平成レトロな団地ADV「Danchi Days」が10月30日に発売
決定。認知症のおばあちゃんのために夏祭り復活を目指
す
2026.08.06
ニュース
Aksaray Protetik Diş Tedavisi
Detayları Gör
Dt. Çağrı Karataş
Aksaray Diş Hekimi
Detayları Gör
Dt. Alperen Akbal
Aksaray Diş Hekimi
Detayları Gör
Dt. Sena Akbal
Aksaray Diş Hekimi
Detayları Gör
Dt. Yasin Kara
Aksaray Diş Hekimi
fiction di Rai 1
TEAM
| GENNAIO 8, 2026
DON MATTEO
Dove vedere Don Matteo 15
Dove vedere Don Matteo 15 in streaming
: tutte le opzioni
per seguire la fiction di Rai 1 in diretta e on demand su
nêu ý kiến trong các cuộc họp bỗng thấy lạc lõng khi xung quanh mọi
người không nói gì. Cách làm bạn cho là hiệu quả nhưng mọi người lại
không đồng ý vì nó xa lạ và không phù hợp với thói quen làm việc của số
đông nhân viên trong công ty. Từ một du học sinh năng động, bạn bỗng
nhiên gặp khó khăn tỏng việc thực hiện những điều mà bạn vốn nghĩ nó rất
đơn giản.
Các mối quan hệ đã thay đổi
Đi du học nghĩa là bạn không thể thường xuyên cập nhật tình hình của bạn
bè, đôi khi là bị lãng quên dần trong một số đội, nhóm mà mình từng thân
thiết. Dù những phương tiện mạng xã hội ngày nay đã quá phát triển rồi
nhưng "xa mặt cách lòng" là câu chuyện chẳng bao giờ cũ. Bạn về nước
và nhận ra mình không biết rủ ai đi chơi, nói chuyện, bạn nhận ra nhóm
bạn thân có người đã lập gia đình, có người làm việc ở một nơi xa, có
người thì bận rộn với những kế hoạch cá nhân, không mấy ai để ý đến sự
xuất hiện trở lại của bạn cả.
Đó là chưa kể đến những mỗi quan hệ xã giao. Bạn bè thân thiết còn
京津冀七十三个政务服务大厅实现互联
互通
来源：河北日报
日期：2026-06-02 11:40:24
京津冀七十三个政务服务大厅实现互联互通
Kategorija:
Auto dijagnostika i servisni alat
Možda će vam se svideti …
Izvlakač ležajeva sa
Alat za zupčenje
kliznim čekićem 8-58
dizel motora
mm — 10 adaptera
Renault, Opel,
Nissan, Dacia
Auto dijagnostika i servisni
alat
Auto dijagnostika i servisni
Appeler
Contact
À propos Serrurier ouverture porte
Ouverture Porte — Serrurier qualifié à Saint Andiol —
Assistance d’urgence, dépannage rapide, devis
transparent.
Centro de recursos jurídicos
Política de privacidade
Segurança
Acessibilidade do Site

Activity:
Search the material above for the string "nhóm", and copy every line in which it turns up.

Completed task:
bè, đôi khi là bị lãng quên dần trong một số đội, nhóm mà mình từng thân
và nhận ra mình không biết rủ ai đi chơi, nói chuyện, bạn nhận ra nhóm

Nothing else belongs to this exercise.